* _FRAGMENTO PROPORCIONADO_:
********

El amor según las maestras aymara

Para las maestras tejedoras aymara que conforman la red de Fundación Artesanías de Chile el amor es, en principio y en fin, la capacidad de convivir en la cooperación y la solidaridad recíproca con todo aquel que les rodea: la afinidad y armonía entre un territorio, sus materias primas y los seres que allí habitan como máxima universal, pues es en ese vínculo donde subyace su propia historia.

Textos: Almendra Arcaya y Pilar Navarrete. 
Fotografía: Carolina Vargas y Lydia González.  

SEIS GENERACIONES DE AYNI
Las manos de Catalina Castro Choque (44) guardan más años de tradición textil que los que puede contar. “Es una herencia que nos dejó el tátara tatarabuelo. Desde que recuerdo el hilado y el tejido han estado presentes; fue un saber que cayó en mis manos y yo lo tomé orgullosa”, dice hoy. Como todos en el clan Castro, Catalina nació en la localidad de Quelga, una de las cunas del tejido andino, donde solo había una forma de vivir. “Allá nosotras trabajábamos siempre con el ayni; yo te enseño a tejer y mañana me enseñas tú. Lo mismo con la siembra, el pastoreo o la construcción de la vivienda. El ayni significa convivir en la cooperación y solidaridad recíproca”, explica.

********

* _EJERCICIOS_:
(a) Edita el texto sobre las maestras aymara desde las palabras "Para las maestras" hasta las palabras "y Pilar Navarrete.", inclusive, y sustituye "cooperación" por "colaboración".
(b) Continúa el texto sobre las maestras aymara a partir de su última oración.
El material no tiene ningún papel en esto.

* _MATERIAL PROPORCIONADO_:
********

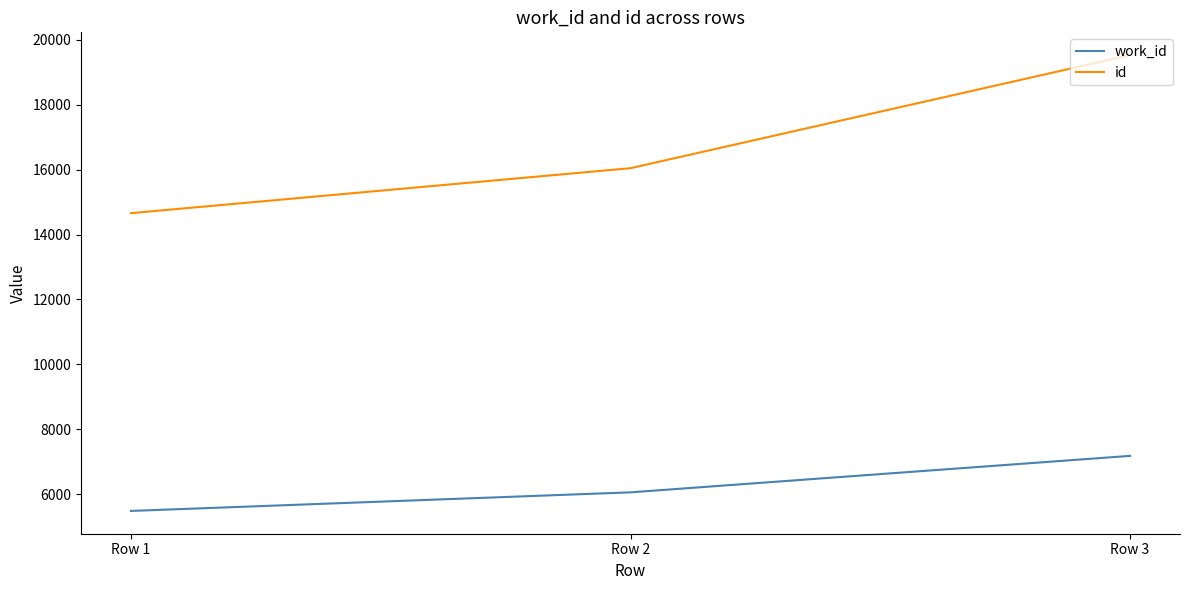

What is the total value across all series at Row 3?

26707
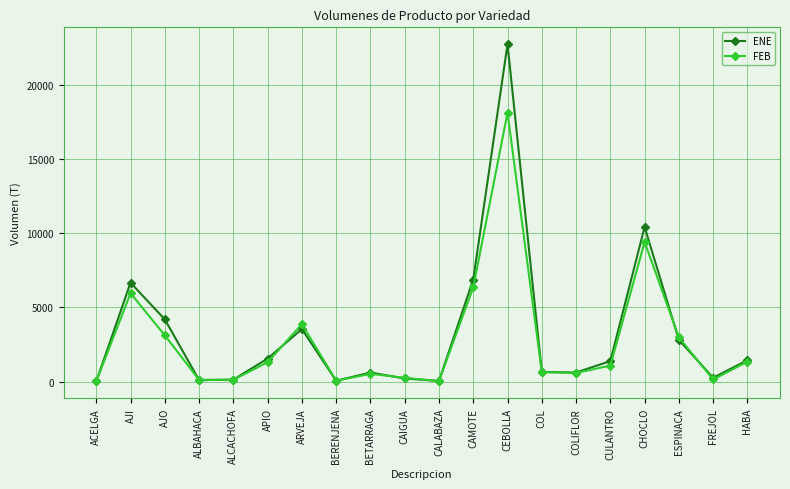

What is the average value of the FEB series?

2809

********

* _RESPUESTAS POR EJERCICIO_:
(a)
Para las maestras tejedoras aymara que conforman la red de Fundación Artesanías de Chile el amor es, en principio y en fin, la capacidad de convivir en la colaboración y la solidaridad recíproca con todo aquel que les rodea: la afinidad y armonía entre un territorio, sus materias primas y los seres que allí habitan como máxima universal, pues es en ese vínculo donde subyace su propia historia.

Textos: Almendra Arcaya y Pilar Navarrete.

(b)
Así aprendió a tejer, con la curiosidad de una niña que creció rodeada de mujeres dispuestas a traspasarle su sabiduría. “Todo lo que aprendí de ella me lo llevé guardaito”, dice refiriéndose al día que migró a Alto Hospicio, con dieciocho años cumplidos, en busca de trabajo, “pero cuatro años después, cuando me emparejé y me fui a vivir a Pozo Almonte, todo lo que aprendí con mi suegra volví a enseñárselo a mi mamá a Quelga. En el mismo lugar que ella me enseñó, yo le fui devolviendo la mano”, agrega, como si un hilo invisible de ayni uniera los doscientos kilómetros que las separan.

En honor a su madre, la artesana Catalina Choque Castro, una vez al mes Catalina hija regresa. “Uy hija, cómo hay aprendío, ahora estai capa, me dice mi mamá cuando tejemos juntas. Ella me ayuda a hacer los ponchos y las vistallas, y yo la ayudo a hacer las fajas. Nuestro tejido sigue vivo después de seis generaciones porque el tejido implica, como la vida misma, nutrirnos la una de la otra”.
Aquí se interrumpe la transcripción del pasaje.